Ma mère a souvent raconté l'histoire du costume du Docteur Cornaire, coupé dans un indéfinissable tissu couleur bois de rose ou lie de vin irisé. « Il brillait, il étincelait plutôt, au moindre rayon de soleil. Mais, un jour que nous revenions du Gerbier des Joncs à bicyclette, un orage nous a surpris. En arrivant à la maison, le docteur Cornaire était pratiquement en culottes courtes et sa veste avait rétréci de moitié. Le tissu ne brillait plus, s'est raidi en séchant et a viré au rouge cramoisi moiré ».
La « maison », c'était la pharmacie du Monastier. La pharmacie de mon père, seule et unique pharmacie du village. Et la seule qui put « servir » tous ces gens de la montagne, le Mézenc, le Gerbier des Joncs, la Haute-Ardèche et l'orée de la Lozère.
Elle était ouverte au plein milieu du bourg, dans la longue rue principale, au rez-de-chaussée d'une grande maison construite tout juste avant la guerre et où nous avons toujours vécu, mes parents, mes deux frères et moi. Elle est toujours là, sans mon père, parti en 1981. Toujours là, avec son carrelage noir et blanc, son mobilier de bois verni. Les comptoirs et des rangées de pots en verre ou en faïence. Dans une niche, sur le mur du fond, face à la porte d'entrée, à gauche et à droite du grand comptoir, trônent encore les bustes en plâtre doré d'Esculape et d'Hippocrate. Sur les étiquettes rouge et or de certains pots, les noms, étranges et mystérieux de certains produits : Uratropine, pastilles de Kermès, teinture de Jaborandi, Baume tranquille, feuilles d'armoise, protoxalate de fer, guimauve, huile camphrée.
Quelques pots sont encore à demi remplis de poudres multicolores et scintillantes. Il me suffit de m'asseoir à la place qu'aimait à occuper mon père, derrière le petit bureau à cylindre abritant tous ses livres et ordonnanciers, pour rendre à la vie cette pharmacie momifiée.

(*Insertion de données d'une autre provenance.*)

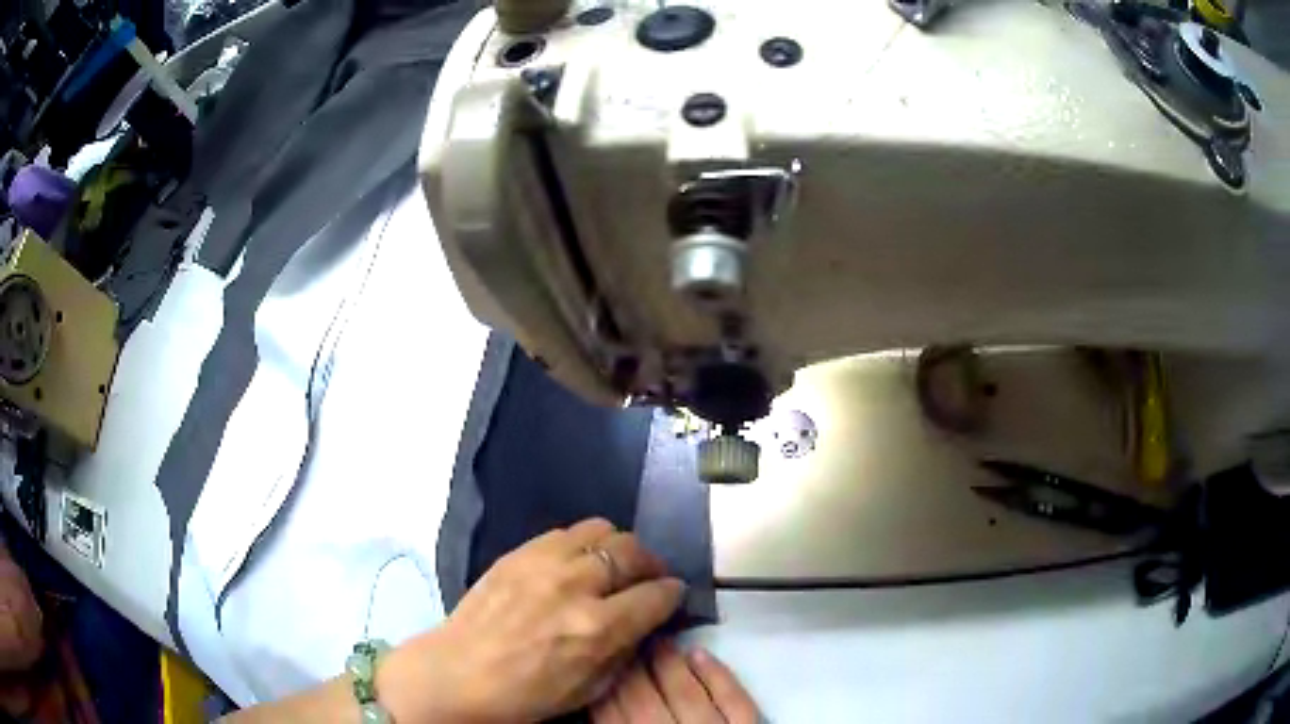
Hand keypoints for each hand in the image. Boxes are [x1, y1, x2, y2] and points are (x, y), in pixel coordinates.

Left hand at [380, 518, 684, 722]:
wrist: (457, 674)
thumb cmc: (526, 694)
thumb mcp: (590, 688)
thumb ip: (626, 649)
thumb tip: (647, 620)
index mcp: (596, 627)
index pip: (656, 594)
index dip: (673, 594)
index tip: (673, 595)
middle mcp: (575, 584)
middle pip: (633, 552)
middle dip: (652, 565)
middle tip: (649, 579)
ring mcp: (543, 562)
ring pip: (602, 530)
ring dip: (619, 547)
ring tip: (614, 566)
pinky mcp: (518, 552)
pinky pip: (565, 532)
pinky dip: (583, 543)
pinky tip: (577, 563)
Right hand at [591, 642, 759, 723]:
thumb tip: (596, 701)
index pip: (609, 712)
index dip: (602, 681)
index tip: (595, 653)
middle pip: (643, 699)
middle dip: (630, 665)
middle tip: (619, 631)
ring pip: (686, 694)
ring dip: (669, 663)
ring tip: (658, 637)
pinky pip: (734, 701)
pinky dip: (719, 676)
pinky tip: (702, 653)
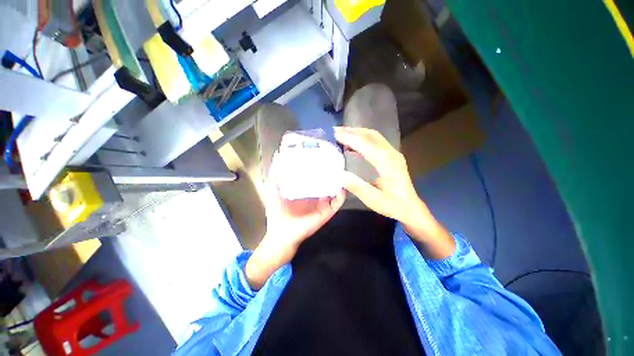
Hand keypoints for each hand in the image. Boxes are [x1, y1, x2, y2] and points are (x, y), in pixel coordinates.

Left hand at [246, 152, 344, 288]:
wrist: (282, 234)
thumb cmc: (278, 211)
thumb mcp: (275, 188)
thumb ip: (276, 173)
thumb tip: (277, 154)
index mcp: (305, 190)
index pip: (314, 176)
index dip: (318, 166)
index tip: (321, 155)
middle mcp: (315, 196)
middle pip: (326, 182)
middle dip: (331, 172)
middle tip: (335, 160)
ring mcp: (322, 204)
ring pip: (334, 191)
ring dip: (338, 182)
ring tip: (341, 170)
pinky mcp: (327, 212)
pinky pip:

Notre point de rendez-vous préféré, c’était la sacrosainte « pierre des cabinets », place de la Fromagerie : une vaste pierre blanche rectangulaire, posée au bord de la rue, et qui abritait les WC municipaux, lesquels s’ouvraient en contrebas sur la rue de la Carotte. Un jour, le Toude, une figure du pays, sortit en hurlant un flot d’injures de ce mausolée historique. Quelqu’un avait volé les tuyaux de plomb de la chasse d’eau qui, du coup, s’était, d’un seul flot, libérée sur lui. L’histoire fit le tour du Monastier en dix minutes et le Toude la raconta lui-même partout, dans les cafés surtout, échangeant quelques canons de vin contre cette histoire d’eau. Les voleurs de tuyaux courent toujours.